There’s something delicately ethereal about Amy Albright’s paintings. Like a gateway into daydreaming, it’s easy to get lost wandering over the many colour and textures she’s created with her unusual techniques. Inspired by all aspects of nature, from the cerulean turquoises of the Isles of Scilly to the excitable volcanic plains of Iceland, Amy takes the colours and senses of nature and puts them into something beautifully tranquil.
Having grown up in Lostwithiel, a fascination with landscapes began at an early age for Amy, “When I was young, I was constantly collecting things when I was outside,” she
explains. “I’d go along the beach and spot patterns in the rocks and come home with pockets full of shells and twigs and such like .”
Art became a prominent hobby in Amy’s life, one that followed her throughout her education. Eventually, the idea of pursuing a career as an artist became one she couldn’t abandon, “I would have studied graphic design if I hadn’t completed an art foundation course. It completely changed things for me. I had an amazing tutor who introduced me to Kurt Jackson when he was just starting out. We also had an artist who came in and demonstrated unusual collage techniques using maps and it just sparked something inside me. I started making small pieces of work that were about walks. I’d get a nautical map of an area and note down what the weather was like, the shipping forecast and what I saw and felt. I’d use the map as a basis for my work, in some cases painting on top of it and making it all about this journey I’d been on. I loved not having a brief and just exploring and experimenting, so I decided graphic design wasn’t for me and I choose to study Fine art.” When looking over Amy’s work it’s clear to see the powerful love she has of the natural world. Her desire to pursue landscape art was rm in her mind, “I studied at Falmouth University. Again I had a fantastic tutor called Mary Mabbutt, she’s a great painter. I discovered oils and Mary got me to work big and limit my colour palette…it just went from there. When I graduated my work was much more abstract, now the landscape is much more prominent. I guess people think of oil paint as being really thick and impasto, but I wanted to use it in a different way that’s much more fun and experimental.”

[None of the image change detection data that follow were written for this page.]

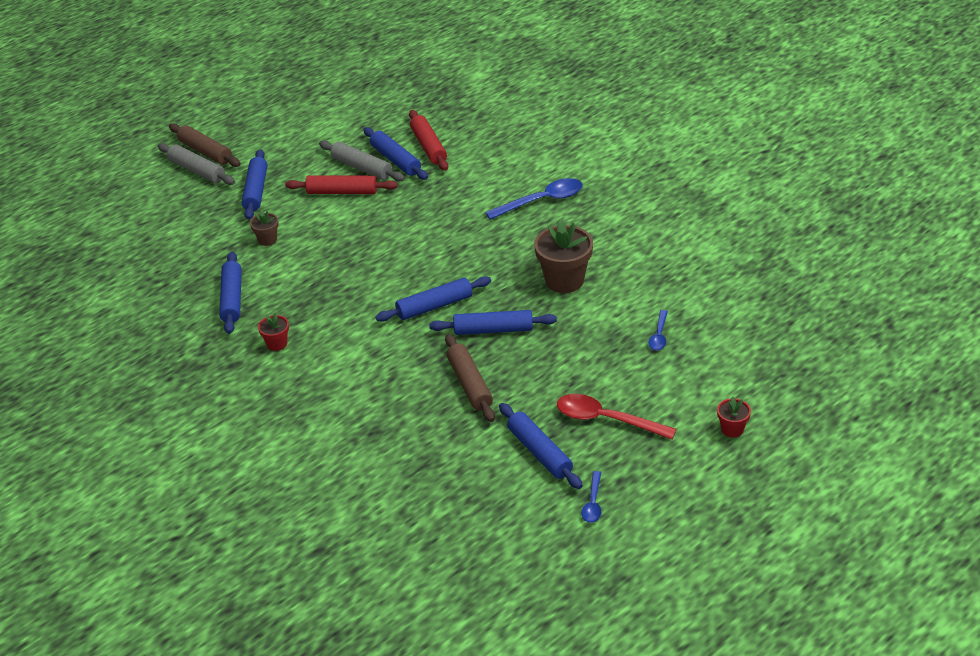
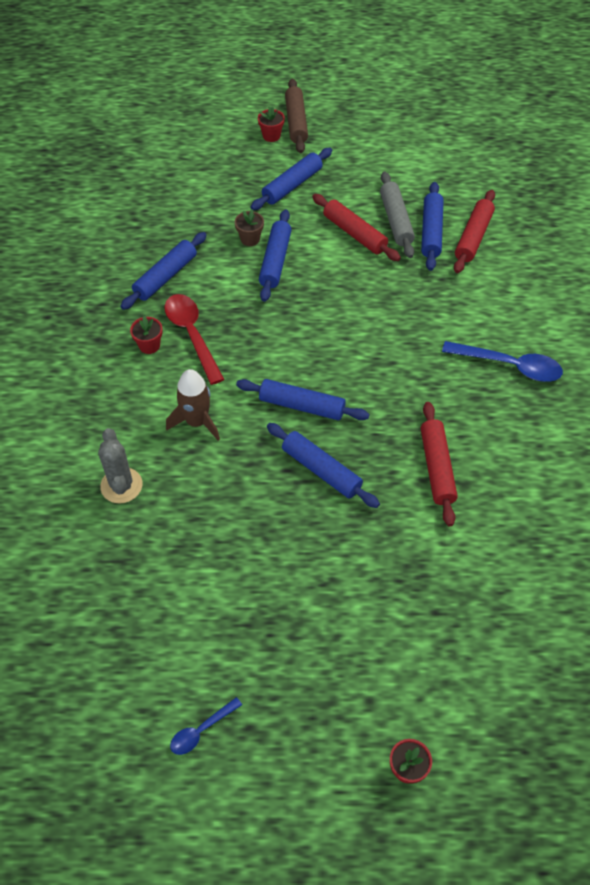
camera: 40 degrees right, 15 degrees up
grey rolling pin [158,143,235,185] -> red flower pot [258,107,285,142]
brown rolling pin [445,334,495,422] -> none
blue rolling pin [499,403,583,489] -> blue rolling pin moved to [259,209,292,302]
brown flower pot [534,218,593,293] -> red rolling pin [421,402,458,526]
red spoon [557,394,676,440] -> red spoon moved to [165,294,224,385]
blue spoon [648,310,668,351] -> none
none -> grey cactus [98,428,143,504]
none -> brown rocket [166,369,220,441]

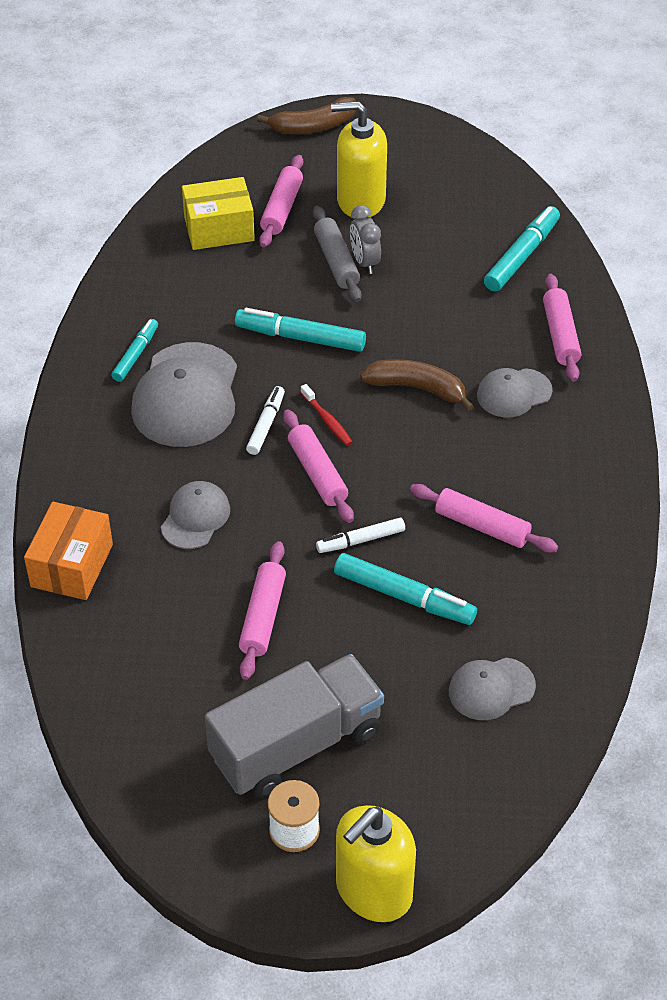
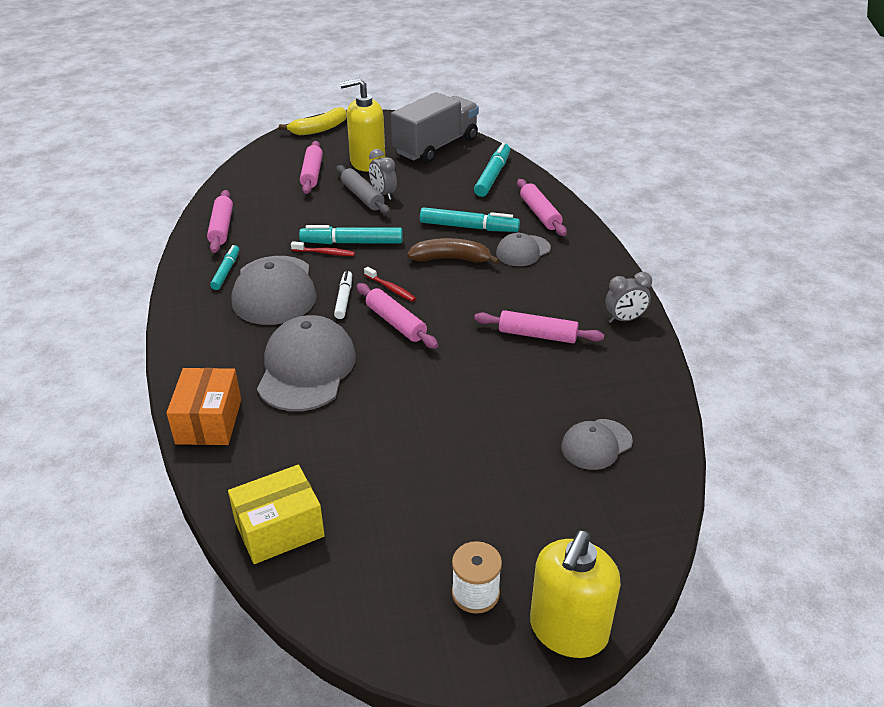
camera: 15 degrees left, 10 degrees down
grey cap [161,481,230,549] -> grey cap [257,315,356,411], size x1.79
yellow box [182,177,255,250] -> yellow box moved to [228,465,325,564]
grey truck [205,654,384,798] -> grey truck moved to [391,92,479,163]
pink rolling pin [239,541,286,680] -> pink rolling pin moved to [207,190,233,253]
brown banana [257,97,356,134] -> yellow banana [279,107,347,135]
white marker [316,518,405,553] -> none
turquoise marker [334,553,477,625] -> turquoise marker moved to [420,207,520,232]
none -> red toothbrush [291,241,355,256]
none -> grey clock [606,272,652,323]

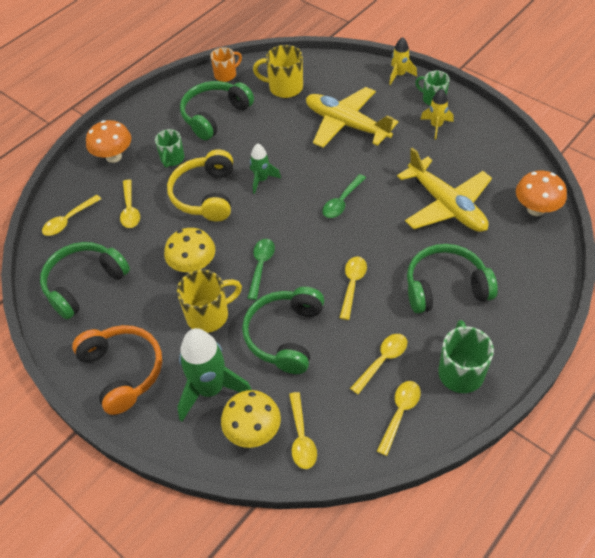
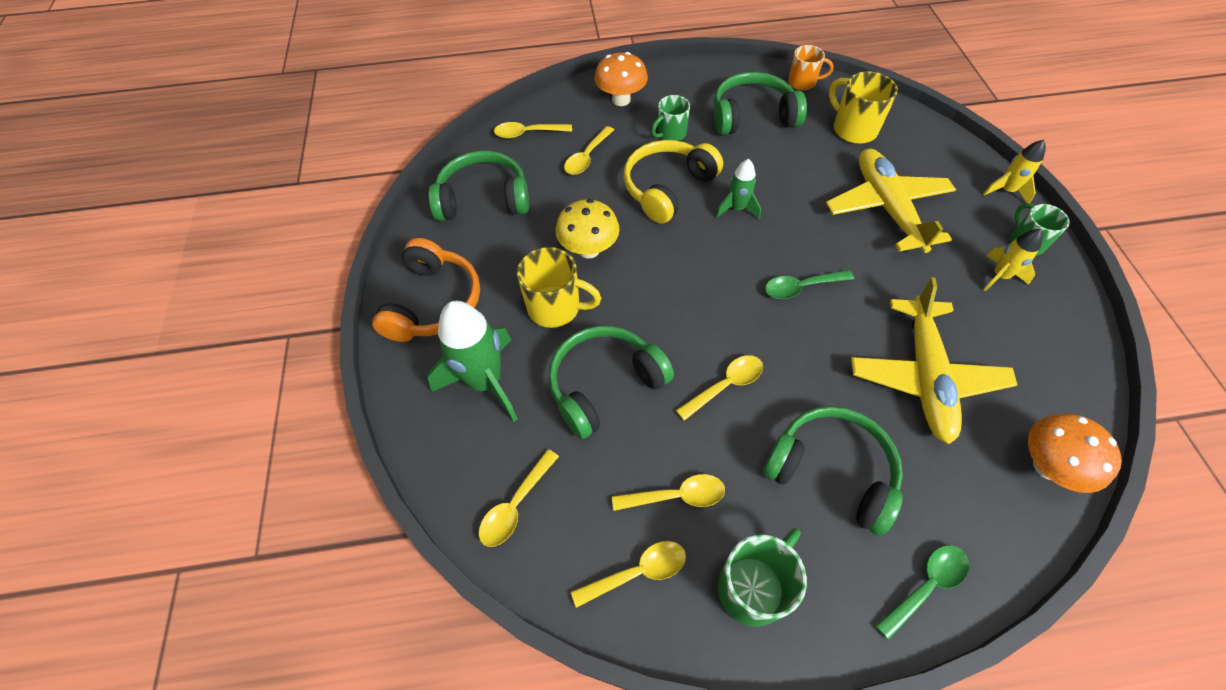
camera: 40 degrees right, 5 degrees up
yellow mushroom [221,390,281,448] -> none
green spoon [247,239,275,300] -> green spoon moved to [875,545,969,640]

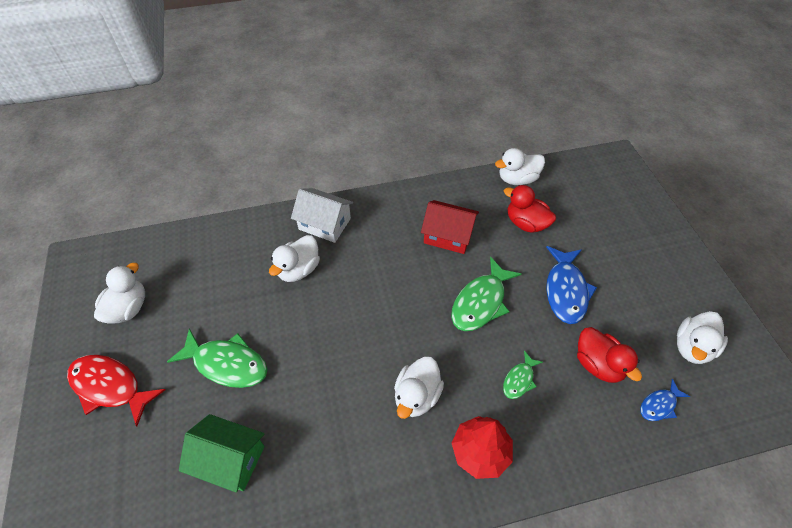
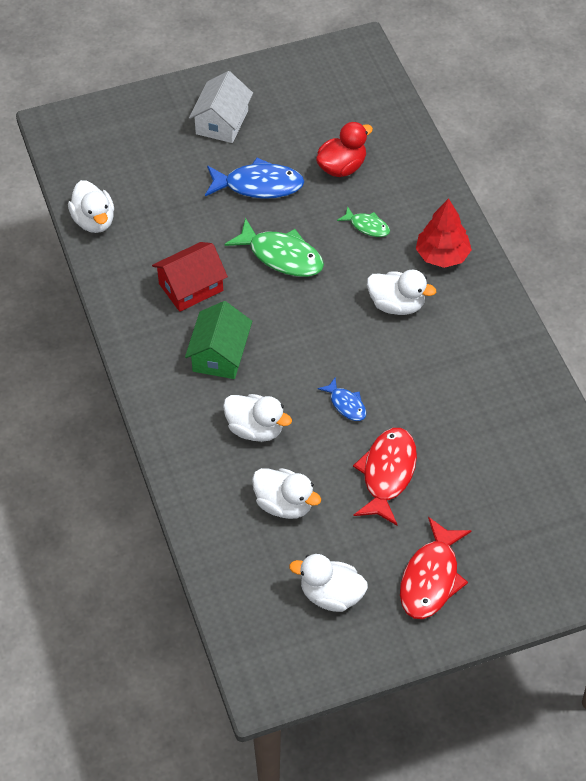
camera: 95 degrees left, 0 degrees up
green fish [167,329,268,388] -> red fish [353,428,417,525]
green house [179,414,265,493] -> green house moved to [185,301,252,379]
white house [291,188,353,243] -> white house moved to [189,71,253,143]
red house [421,200,479,254] -> red house turned 45 degrees clockwise [152,242,228,312]
red duck [504,185,556,233] -> none
blue fish [640,379,690,421] -> blue fish moved to [318,377,366,421]
white duck [677,311,728,364] -> white duck moved to [252,468,321,519]

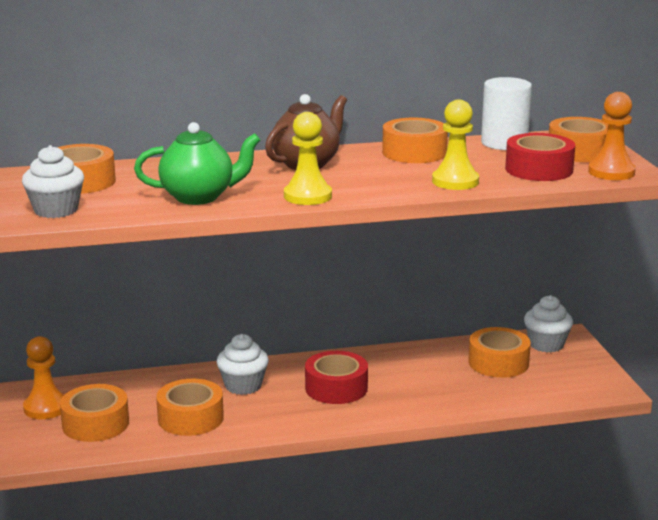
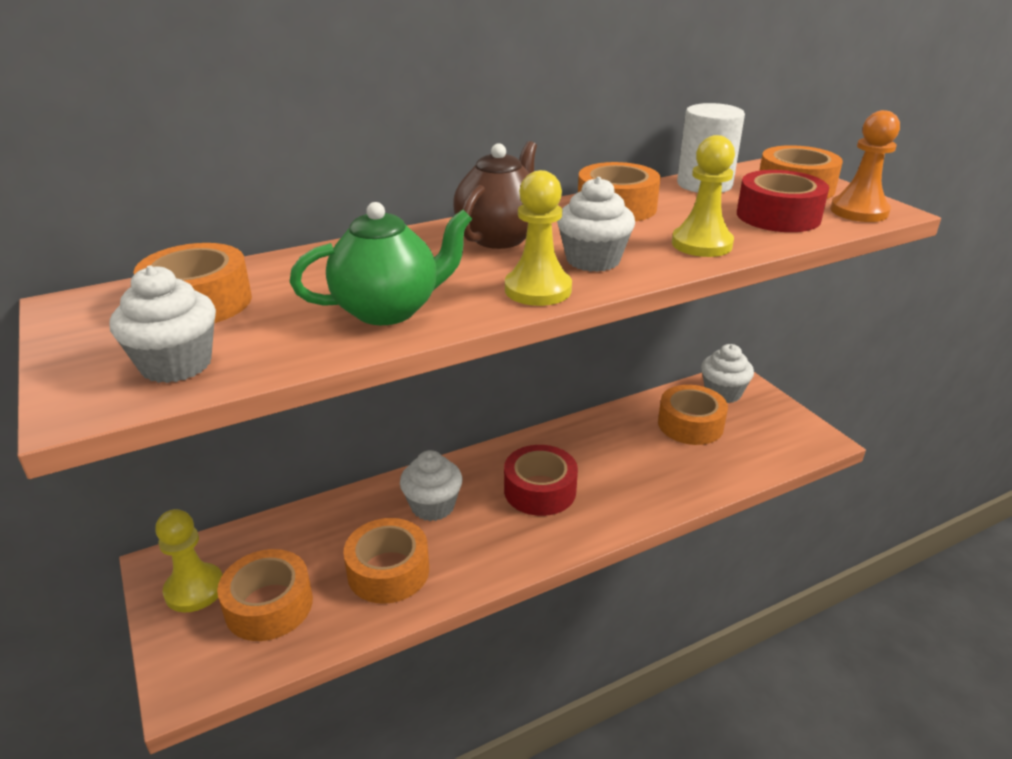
camera: 15 degrees left, 10 degrees up
orange pawn [23,336,64,419] -> yellow pawn [155,509,222,612]
none -> white cupcake [557,177,635,272]

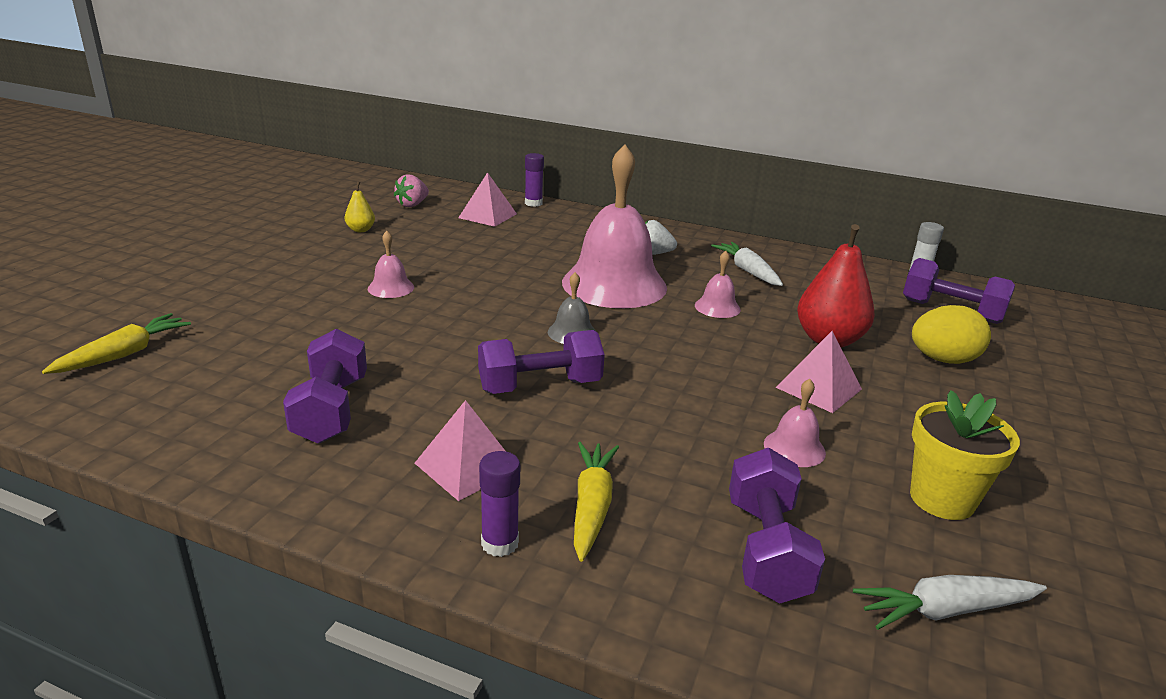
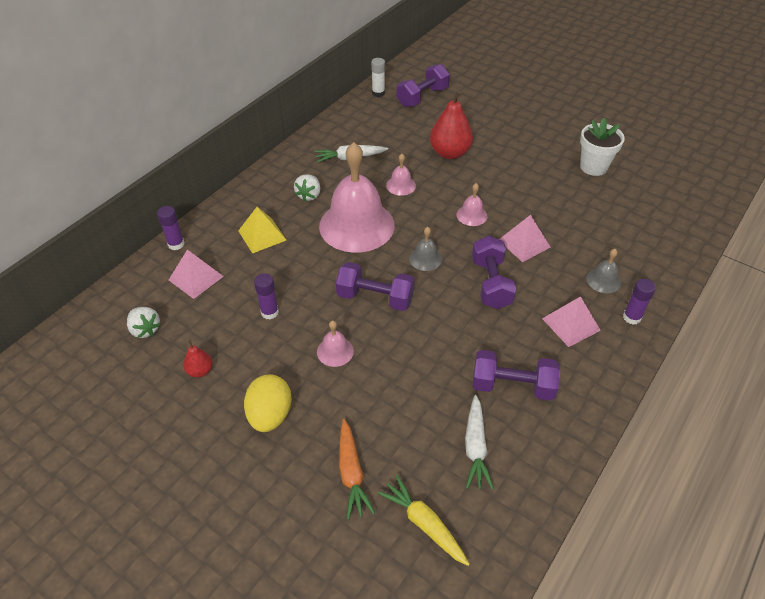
camera: 75 degrees left, 20 degrees up
yellow pear [345,181,375,232] -> red pear [183,340,213,378]
pink strawberry [394,174,429,207] -> white strawberry [127,307,161,338]
yellow carrot [574,442,619,562] -> grey bell [586,249,621,293]
purple dumbbell [729,448,825,603] -> purple dumbbell moved to [336,262,415,311]
pink bell [764,379,826,467] -> pink bell moved to [456,183,487,226]
pink pyramid [776,331,862,413] -> pink pyramid moved to [499,215,550,262]
white carrot [853,575,1047,630] -> white carrot moved to [465,395,494,490]
yellow flower pot [910,390,1020,520] -> white flower pot [580,118,625,176]
yellow egg [912,305,991,364] -> yellow egg moved to [244,374,292,432]
none -> yellow pyramid [238,207,286,253]
none -> purple glue stick [254,273,279,319]
none -> orange carrot [339,419,375,519]

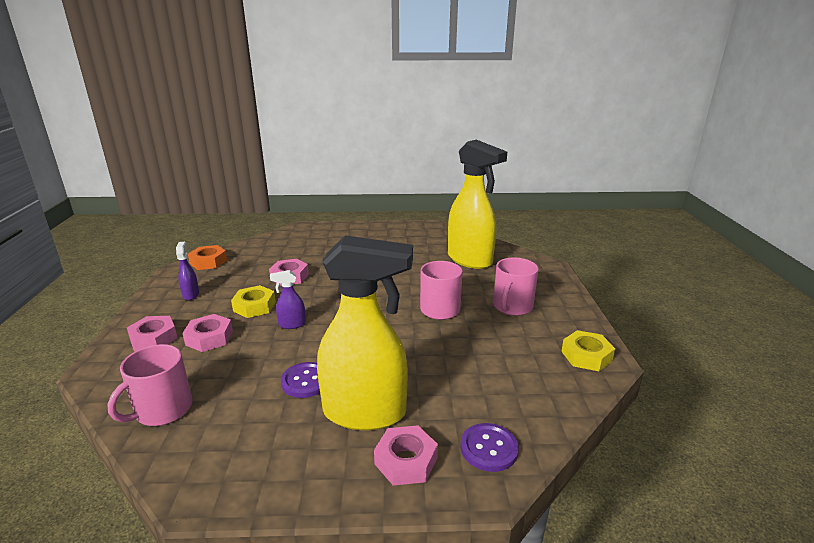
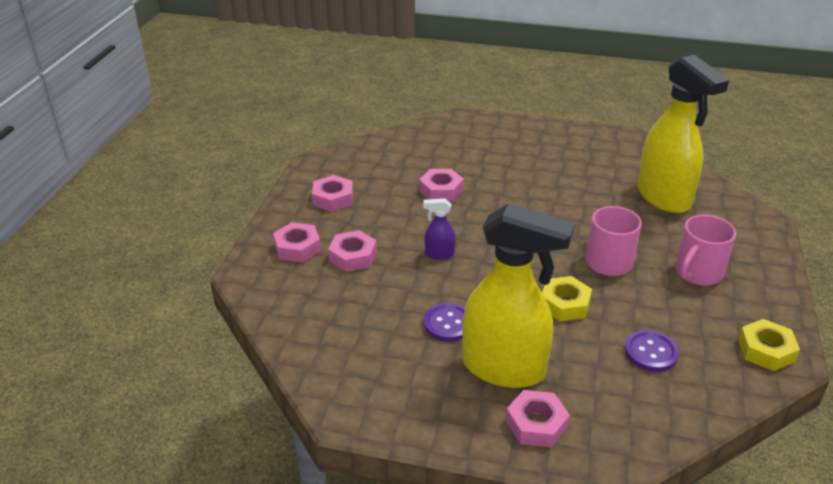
camera: 15 degrees right, 10 degrees up
pink mug [107,344,192,426] -> none
purple spray bottle [176,242,199,301] -> pink nut [312,175,353,212]
orange nut [188,245,227,270] -> none
yellow nut [231,285,276,318] -> yellow nut moved to [542,276,592,321]
purple button [461,423,519,472] -> purple button moved to [624,330,679,372]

It’s a surprise to discover Amy’s work in oil based. The textures of her pieces are soft and mist-like as if they’ve been air brushed. In many she uses white spirit to create a stunning dappled effect. Occasionally in some pieces you’ll spot the delicately drawn outline of a bare tree, the blend of a horizon where the land meets the sky. “I can kind of get the paint to do what I want but it does have a mind of its own, I guess that’s part of the whole experience, the happy accidents. It’s exciting if I discover something new I wasn’t expecting.” A love of the earths movements and ever-changing landscapes inspires Amy just as much as where she lives and travels. Passionate about the elements and the evolution of them, the layering techniques used to create her paintings creates a sense of place that embodies a sense of untouched naturalism. A recent trip to Iceland saw her work become flushed with soft browns and pearly, violet whites that represent the active volcanic landscapes. At her studio at Krowji, an impressive large piece of translucent turquoises and glowing blushes of soft white embodying dark threads of deep blues and purples evoke her perceptions of the sea. “Some series of work have been heavily influenced by Cornwall,” she says. “One ongoing series of work really focuses on the Isles of Scilly.
Gallery Tresco invited me to do a residency there and I was very fortunate because I got to stay in this little hill top cabin. I took photos from the helicopter flight looking down at the water. Something struck me about these dense patches of dark seaweed and the light reflecting on the water. These photos have inspired my whole aqua series.” The last two years have been exciting for Amy. Commissioned by P&O cruises to contribute to the largest floating art collection in the world, her iconic ‘aqua’ themed pieces saw her work gain worldwide publicity. From there, she’s been receiving more commissions than ever from as far as Australia to New York City and was recently shortlisted for the National Open painting prize. With shows running across Cornwall and the South West throughout the year and working as a tutor at the St Ives School of Painting, she spends what free time she gets working in her studio on new pieces that continue to give a unique and graceful perspective on the world we live in. If you’d like to get a close- up of Amy’s work, she’ll be at Krowji’s Open Studios from the 1st to the 3rd of December.